**TASK TO CARRY OUT**
Would you reproduce, word for word, the stretch from the line containing "scientific name: Xyris pauciflora" through the end of the records?

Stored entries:
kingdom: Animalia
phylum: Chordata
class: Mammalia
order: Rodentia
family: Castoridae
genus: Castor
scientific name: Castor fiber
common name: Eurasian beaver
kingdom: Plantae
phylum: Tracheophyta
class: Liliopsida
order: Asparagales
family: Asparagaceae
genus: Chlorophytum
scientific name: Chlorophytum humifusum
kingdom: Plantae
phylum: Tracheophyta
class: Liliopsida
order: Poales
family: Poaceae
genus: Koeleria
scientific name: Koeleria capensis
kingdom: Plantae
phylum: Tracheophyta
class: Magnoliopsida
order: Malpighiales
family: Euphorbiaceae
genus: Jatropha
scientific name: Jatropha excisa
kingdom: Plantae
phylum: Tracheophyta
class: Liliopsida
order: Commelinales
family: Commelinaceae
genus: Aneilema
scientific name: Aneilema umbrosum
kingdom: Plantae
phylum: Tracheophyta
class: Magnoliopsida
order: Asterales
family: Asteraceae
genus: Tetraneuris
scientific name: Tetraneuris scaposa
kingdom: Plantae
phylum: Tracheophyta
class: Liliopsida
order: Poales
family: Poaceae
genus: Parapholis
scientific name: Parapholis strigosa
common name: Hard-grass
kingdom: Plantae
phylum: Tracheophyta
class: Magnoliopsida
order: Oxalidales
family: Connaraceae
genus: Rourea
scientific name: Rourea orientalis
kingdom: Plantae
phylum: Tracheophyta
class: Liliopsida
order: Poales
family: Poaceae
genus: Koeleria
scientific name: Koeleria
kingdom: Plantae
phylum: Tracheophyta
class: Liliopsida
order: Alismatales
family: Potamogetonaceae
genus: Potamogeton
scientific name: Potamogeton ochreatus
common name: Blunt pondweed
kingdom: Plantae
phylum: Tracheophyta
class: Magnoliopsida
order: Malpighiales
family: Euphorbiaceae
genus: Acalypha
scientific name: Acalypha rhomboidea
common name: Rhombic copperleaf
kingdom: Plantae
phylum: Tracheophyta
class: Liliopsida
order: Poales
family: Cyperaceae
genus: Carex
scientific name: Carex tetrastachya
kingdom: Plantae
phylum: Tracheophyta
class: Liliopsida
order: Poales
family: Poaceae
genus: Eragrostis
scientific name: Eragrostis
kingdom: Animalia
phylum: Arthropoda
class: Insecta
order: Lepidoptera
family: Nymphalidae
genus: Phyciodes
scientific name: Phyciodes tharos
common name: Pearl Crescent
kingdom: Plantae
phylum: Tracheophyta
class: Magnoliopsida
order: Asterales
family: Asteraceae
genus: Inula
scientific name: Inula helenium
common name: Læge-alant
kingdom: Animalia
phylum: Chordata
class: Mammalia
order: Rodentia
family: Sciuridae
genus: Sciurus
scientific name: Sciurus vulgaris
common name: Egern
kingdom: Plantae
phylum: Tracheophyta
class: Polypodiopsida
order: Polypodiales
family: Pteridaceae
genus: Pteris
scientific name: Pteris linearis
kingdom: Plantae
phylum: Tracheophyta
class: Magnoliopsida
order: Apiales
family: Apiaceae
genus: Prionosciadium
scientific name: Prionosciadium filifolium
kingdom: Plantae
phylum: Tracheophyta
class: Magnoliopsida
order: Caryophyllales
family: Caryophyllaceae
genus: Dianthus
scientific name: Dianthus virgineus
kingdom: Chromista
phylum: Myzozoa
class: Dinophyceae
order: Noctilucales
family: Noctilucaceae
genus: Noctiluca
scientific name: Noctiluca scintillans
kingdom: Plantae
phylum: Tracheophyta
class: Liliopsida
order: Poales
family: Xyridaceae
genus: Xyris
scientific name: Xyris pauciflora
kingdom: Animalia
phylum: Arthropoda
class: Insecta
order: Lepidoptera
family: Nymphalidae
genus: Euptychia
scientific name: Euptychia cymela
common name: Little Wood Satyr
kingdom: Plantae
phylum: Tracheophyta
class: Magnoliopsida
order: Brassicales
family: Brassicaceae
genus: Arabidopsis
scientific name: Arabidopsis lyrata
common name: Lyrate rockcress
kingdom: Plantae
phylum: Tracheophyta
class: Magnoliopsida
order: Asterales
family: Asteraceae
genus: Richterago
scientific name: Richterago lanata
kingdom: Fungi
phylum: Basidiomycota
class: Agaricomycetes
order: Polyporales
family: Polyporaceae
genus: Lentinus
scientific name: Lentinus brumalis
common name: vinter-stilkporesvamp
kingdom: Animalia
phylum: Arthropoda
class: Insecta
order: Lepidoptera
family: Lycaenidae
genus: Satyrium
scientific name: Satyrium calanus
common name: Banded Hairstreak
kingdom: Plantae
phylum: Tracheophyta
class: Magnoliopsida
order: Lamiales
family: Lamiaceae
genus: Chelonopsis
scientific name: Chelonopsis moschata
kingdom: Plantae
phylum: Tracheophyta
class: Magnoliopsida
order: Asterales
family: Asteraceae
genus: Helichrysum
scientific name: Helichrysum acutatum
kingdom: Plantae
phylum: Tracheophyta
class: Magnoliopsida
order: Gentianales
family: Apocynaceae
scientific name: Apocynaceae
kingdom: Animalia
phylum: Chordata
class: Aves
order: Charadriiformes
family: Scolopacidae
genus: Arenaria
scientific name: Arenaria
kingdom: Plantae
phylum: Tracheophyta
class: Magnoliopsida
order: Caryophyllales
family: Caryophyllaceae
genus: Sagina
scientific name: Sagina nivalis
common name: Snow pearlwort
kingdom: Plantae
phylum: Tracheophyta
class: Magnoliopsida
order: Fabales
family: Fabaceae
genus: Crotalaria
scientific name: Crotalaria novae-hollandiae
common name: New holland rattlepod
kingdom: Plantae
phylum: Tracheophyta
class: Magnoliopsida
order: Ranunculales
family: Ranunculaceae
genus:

**TASK RESPONSE**
scientific name: Xyris pauciflora
kingdom: Animalia
phylum: Arthropoda
class: Insecta
order: Lepidoptera
family: Nymphalidae
genus: Euptychia
scientific name: Euptychia cymela
common name: Little Wood Satyr
kingdom: Plantae
phylum: Tracheophyta
class: Magnoliopsida
order: Brassicales
family: Brassicaceae
genus: Arabidopsis
scientific name: Arabidopsis lyrata
common name: Lyrate rockcress
kingdom: Plantae
phylum: Tracheophyta
class: Magnoliopsida
order: Asterales
family: Asteraceae
genus: Richterago
scientific name: Richterago lanata
kingdom: Fungi
phylum: Basidiomycota
class: Agaricomycetes
order: Polyporales
family: Polyporaceae
genus: Lentinus
scientific name: Lentinus brumalis
common name: vinter-stilkporesvamp
kingdom: Animalia
phylum: Arthropoda
class: Insecta
order: Lepidoptera
family: Lycaenidae
genus: Satyrium
scientific name: Satyrium calanus
common name: Banded Hairstreak
kingdom: Plantae
phylum: Tracheophyta
class: Magnoliopsida
order: Lamiales
family: Lamiaceae
genus: Chelonopsis
scientific name: Chelonopsis moschata
kingdom: Plantae
phylum: Tracheophyta
class: Magnoliopsida
order: Asterales
family: Asteraceae
genus: Helichrysum
scientific name: Helichrysum acutatum
kingdom: Plantae
phylum: Tracheophyta
class: Magnoliopsida
order: Gentianales
family: Apocynaceae
scientific name: Apocynaceae
kingdom: Animalia
phylum: Chordata
class: Aves
order: Charadriiformes
family: Scolopacidae
genus: Arenaria
scientific name: Arenaria
kingdom: Plantae
phylum: Tracheophyta
class: Magnoliopsida
order: Caryophyllales
family: Caryophyllaceae
genus: Sagina
scientific name: Sagina nivalis
common name: Snow pearlwort
kingdom: Plantae
phylum: Tracheophyta
class: Magnoliopsida
order: Fabales
family: Fabaceae
genus: Crotalaria
scientific name: Crotalaria novae-hollandiae
common name: New holland rattlepod
kingdom: Plantae
phylum: Tracheophyta
class: Magnoliopsida
order: Ranunculales
family: Ranunculaceae
genus:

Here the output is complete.